EXTRAIT FOURNI »
Au début des années 80, je me suis rapproché du jazz en m’éloignant un peu du rock. J’ai toujours été sensible et perméable à divers courants musicaux, car une attitude contraire te situe en dehors de l’actualité .

Depuis le changement de siècle, votre musique devient une référence, une influence importante pour les jeunes musiciens…

Etre une référence, c’est un constat très gratifiant. Les jeunes musiciens viennent dans les loges après les concerts, écoutent les disques, me contactent pour parler de musique, pour demander des conseils. Le temps de jouer, de composer, ou de partir en tournée, on a rarement conscience que sa propre musique peut devenir le point de départ pour d’autres musiciens. Plusieurs groupes, aujourd’hui, prennent comme référence la musique que j’ai composée autrefois.

La sensation est étrange. Car, je m’assois au piano pour composer des nouvelles musiques, sans regarder en arrière, sans vouloir m’inspirer de ma musique d’hier.

Je me sens absolument actuel, regardant toujours vers l’avenir, voulant créer et expérimenter des choses nouvelles. Tandis que les autres nous voient comme des musiciens très solidement établis. Sentir la reconnaissance des jeunes musiciens, et apprendre que l’un ou l’autre des disques que j’ai composés est leur principale source d’inspiration pour avancer dans la musique. C’est étrange mais très agréable.

Dans le temps, vous avez amplifié énormément le spectre de timbres dans vos compositions, et votre ensemble est devenu un laboratoire de combinaisons harmoniques et orchestrales.

DONNÉES »
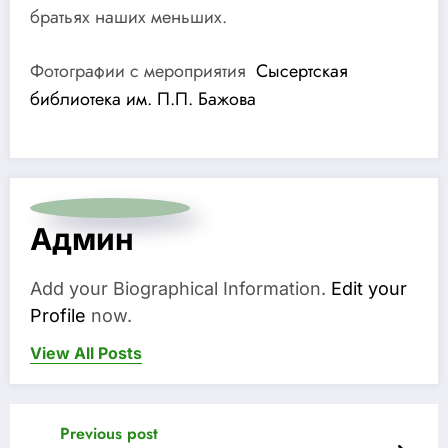
братьях наших меньших.
Фотографии с мероприятия
Сысертская
библиотека им. П.П. Бажова
Админ
Add your Biographical Information.
Edit your
Profile
now.
View All Posts
Previous post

À FAIRE »
a) Mettez à jour l'extrait : recopiez le passage qui commence aux mots « Depuis le changement » et s'arrête après « j’ai composée autrefois. », en remplaçant « concerts » par « spectacles ».
b) D'après l'extrait, à quelle période l'artiste interrogé s'est-il rapproché du jazz ?

EXERCICE CORRIGÉ »
a)
Depuis le changement de siècle, votre musique devient une référence, une influence importante pour les jeunes musiciens…

Etre une référence, c’est un constat très gratifiant. Les jeunes musiciens viennent dans les loges après les spectacles, écoutent les disques, me contactent pour parler de musique, pour demander des conseils. Le temps de jouer, de composer, ou de partir en tournée, on a rarement conscience que sa propre musique peut devenir le point de départ pour d’autres musiciens. Plusieurs groupes, aujourd’hui, prennent comme référence la musique que j’ai composée autrefois.

b) Au début des années 80.